Task details | For this listing, the lines between the one holding "Table 2. Descriptive" and the one holding "Table 5 Branching", inclusive, must be set down exactly.

[Supplied material — start]

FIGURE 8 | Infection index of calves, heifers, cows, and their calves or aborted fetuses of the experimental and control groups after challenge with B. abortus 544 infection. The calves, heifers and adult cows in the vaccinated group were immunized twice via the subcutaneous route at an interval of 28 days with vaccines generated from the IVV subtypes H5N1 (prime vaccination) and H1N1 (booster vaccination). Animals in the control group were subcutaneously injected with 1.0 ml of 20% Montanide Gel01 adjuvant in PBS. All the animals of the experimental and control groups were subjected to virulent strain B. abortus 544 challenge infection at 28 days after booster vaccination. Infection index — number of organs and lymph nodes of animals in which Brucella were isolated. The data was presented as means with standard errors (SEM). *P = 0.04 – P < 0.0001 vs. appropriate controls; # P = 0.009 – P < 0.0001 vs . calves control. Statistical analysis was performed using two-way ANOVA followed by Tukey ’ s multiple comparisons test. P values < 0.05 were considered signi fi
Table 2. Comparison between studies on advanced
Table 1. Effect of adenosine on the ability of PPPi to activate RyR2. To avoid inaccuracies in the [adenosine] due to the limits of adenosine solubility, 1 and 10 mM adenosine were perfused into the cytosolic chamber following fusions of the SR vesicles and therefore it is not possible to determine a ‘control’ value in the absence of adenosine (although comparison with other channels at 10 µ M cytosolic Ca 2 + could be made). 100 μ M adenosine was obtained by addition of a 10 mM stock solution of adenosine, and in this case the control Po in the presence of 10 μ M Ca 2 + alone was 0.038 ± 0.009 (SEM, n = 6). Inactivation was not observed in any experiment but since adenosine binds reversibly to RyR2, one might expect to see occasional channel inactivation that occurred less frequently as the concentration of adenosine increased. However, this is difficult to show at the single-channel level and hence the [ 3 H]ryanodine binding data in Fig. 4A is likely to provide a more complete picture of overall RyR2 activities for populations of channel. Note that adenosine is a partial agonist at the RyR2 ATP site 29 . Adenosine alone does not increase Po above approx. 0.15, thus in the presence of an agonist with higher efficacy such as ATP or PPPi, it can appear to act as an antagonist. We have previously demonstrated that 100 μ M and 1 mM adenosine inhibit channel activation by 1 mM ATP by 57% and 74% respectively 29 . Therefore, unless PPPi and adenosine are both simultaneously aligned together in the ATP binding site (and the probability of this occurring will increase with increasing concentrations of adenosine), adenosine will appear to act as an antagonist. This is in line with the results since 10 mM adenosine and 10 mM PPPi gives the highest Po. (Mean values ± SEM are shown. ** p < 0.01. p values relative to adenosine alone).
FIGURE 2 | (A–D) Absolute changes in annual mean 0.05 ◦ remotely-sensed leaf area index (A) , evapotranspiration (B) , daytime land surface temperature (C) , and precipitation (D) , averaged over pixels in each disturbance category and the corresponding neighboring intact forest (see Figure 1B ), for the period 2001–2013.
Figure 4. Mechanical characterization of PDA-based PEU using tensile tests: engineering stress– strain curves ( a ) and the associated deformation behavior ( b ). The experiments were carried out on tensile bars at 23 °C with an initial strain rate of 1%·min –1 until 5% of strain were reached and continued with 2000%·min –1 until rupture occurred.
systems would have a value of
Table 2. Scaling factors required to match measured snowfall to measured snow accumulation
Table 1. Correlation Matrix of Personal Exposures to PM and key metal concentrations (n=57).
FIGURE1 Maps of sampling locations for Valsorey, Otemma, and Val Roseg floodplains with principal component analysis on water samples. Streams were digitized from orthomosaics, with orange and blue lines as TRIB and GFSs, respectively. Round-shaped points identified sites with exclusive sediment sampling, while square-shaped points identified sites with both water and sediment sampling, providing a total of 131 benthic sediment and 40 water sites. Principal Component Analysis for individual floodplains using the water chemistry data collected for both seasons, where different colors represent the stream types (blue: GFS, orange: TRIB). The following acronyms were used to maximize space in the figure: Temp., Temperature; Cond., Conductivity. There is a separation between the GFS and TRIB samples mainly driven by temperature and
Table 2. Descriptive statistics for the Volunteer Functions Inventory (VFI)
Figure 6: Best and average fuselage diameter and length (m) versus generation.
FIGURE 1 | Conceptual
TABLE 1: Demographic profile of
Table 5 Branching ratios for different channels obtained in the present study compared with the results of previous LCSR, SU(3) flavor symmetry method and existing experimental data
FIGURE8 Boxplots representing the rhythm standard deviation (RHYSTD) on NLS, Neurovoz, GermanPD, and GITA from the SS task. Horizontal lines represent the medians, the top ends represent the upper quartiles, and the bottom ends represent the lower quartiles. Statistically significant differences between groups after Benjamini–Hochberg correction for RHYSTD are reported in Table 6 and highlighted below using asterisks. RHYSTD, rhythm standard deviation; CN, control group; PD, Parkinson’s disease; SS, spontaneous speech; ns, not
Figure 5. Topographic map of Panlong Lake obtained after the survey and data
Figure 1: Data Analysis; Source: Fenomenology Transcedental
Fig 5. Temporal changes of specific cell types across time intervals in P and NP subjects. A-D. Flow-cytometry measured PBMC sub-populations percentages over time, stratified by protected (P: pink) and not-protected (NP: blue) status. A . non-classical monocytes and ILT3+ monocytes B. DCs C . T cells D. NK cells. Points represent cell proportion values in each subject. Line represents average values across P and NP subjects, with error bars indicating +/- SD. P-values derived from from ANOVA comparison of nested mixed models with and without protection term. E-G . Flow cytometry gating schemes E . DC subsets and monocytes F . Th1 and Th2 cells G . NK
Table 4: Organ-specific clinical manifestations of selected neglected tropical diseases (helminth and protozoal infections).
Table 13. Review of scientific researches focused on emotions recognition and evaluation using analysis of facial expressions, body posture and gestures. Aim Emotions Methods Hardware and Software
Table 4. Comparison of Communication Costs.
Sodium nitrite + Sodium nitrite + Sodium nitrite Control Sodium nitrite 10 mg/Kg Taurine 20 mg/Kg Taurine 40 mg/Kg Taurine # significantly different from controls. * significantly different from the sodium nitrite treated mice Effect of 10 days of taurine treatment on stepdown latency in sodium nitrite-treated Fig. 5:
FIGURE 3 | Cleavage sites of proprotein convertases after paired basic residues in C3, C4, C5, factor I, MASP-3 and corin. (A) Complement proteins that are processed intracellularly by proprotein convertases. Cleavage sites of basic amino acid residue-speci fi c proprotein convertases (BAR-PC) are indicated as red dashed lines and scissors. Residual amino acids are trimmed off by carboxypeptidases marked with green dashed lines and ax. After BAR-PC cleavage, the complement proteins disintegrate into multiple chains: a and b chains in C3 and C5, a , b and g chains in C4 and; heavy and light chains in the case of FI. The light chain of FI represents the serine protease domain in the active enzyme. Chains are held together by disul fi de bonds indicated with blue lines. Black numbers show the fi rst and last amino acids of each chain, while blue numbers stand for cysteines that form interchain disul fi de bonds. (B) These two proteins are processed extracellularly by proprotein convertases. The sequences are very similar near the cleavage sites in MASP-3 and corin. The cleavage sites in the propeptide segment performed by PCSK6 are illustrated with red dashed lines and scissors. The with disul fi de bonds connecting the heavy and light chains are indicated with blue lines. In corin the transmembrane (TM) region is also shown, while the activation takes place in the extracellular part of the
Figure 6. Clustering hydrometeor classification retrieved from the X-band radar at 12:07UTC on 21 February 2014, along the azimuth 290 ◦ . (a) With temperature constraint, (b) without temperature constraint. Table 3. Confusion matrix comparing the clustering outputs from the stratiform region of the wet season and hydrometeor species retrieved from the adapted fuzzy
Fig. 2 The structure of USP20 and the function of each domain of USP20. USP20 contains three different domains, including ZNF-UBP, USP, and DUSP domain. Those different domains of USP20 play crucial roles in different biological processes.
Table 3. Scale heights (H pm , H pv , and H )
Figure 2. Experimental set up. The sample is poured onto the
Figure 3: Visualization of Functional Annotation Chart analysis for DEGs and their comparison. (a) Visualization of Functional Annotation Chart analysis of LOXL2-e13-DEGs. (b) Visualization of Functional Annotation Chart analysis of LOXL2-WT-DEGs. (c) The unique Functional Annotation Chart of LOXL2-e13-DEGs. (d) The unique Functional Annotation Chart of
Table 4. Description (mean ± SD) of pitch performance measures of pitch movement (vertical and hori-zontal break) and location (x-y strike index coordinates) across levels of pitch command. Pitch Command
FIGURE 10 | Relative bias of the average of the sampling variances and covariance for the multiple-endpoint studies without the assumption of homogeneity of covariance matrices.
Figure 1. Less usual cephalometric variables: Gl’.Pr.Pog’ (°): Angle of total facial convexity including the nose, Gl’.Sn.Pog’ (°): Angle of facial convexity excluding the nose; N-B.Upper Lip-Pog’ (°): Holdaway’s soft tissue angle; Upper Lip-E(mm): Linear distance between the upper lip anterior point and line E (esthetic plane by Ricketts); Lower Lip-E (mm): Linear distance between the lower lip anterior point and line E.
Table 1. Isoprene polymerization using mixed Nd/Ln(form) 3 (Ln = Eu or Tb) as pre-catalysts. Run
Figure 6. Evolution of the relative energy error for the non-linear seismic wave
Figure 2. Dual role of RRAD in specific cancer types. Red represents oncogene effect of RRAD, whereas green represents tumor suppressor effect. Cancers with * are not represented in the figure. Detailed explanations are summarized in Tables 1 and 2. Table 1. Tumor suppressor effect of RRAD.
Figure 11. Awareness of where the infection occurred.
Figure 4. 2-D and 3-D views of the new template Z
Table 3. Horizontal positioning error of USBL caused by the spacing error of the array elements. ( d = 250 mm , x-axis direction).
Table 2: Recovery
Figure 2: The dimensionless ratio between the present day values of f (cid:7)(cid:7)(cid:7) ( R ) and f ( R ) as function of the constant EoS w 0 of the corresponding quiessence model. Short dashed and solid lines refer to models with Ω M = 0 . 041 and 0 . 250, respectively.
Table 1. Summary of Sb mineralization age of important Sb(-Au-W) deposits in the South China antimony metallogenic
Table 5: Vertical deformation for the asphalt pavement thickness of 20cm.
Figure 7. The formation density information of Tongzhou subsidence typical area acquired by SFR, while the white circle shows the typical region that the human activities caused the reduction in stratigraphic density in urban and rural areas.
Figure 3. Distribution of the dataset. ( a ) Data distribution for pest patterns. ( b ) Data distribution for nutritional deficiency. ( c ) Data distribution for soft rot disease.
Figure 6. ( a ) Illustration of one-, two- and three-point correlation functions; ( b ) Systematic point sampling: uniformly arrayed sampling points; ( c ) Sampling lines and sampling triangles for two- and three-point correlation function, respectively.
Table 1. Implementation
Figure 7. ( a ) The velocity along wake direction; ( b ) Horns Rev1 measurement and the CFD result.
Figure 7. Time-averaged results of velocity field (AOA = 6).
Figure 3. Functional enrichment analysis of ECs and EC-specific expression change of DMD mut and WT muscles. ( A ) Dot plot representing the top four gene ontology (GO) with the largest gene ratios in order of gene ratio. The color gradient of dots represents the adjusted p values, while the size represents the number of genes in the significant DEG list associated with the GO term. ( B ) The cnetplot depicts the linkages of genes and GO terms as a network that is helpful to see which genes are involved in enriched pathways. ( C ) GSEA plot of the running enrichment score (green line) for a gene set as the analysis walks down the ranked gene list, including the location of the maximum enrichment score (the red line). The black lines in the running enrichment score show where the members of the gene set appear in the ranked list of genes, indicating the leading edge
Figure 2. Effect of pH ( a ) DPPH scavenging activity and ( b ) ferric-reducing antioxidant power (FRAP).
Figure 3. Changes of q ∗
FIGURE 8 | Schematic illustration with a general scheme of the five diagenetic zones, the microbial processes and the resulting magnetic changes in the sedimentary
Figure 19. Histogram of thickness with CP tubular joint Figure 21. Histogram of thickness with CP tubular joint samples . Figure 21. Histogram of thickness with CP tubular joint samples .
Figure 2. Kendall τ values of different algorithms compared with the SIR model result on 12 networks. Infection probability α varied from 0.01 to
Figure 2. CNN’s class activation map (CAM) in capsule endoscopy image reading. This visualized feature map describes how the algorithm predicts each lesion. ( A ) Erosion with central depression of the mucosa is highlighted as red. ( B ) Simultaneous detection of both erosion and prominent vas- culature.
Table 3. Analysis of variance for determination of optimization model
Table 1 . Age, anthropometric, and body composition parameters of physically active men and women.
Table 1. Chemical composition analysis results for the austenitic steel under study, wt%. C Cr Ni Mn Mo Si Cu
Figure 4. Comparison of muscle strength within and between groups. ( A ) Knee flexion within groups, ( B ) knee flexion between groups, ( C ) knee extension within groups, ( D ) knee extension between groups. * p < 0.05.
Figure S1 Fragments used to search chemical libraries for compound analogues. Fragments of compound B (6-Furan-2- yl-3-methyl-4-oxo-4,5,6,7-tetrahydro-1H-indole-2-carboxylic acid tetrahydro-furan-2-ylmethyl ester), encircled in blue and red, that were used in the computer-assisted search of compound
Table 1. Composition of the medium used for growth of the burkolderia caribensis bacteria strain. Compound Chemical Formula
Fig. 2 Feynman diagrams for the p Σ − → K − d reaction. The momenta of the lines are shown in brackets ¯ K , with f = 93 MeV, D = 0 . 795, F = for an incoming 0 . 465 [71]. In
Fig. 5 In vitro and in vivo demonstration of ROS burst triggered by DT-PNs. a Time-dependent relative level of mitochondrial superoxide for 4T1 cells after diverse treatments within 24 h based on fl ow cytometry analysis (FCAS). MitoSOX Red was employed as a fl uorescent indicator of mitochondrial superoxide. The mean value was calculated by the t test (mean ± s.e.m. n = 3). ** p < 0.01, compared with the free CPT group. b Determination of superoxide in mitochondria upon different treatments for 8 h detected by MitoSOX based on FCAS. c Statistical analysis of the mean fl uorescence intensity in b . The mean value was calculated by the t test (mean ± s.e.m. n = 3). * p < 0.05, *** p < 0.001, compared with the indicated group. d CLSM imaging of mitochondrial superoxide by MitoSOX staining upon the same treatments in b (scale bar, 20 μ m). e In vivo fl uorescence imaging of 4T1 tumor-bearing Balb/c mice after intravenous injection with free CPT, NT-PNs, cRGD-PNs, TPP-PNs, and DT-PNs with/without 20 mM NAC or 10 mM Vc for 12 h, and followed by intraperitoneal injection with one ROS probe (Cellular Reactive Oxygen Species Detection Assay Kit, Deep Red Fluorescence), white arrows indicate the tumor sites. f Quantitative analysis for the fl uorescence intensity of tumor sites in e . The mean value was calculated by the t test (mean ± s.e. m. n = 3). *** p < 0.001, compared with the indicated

[Supplied material — finish]

Output of the task |
Table 2. Descriptive statistics for the Volunteer Functions Inventory (VFI)
Figure 6: Best and average fuselage diameter and length (m) versus generation.
FIGURE 1 | Conceptual
TABLE 1: Demographic profile of
Table 5 Branching ratios for different channels obtained in the present study compared with the results of previous LCSR, SU(3) flavor symmetry method and existing experimental data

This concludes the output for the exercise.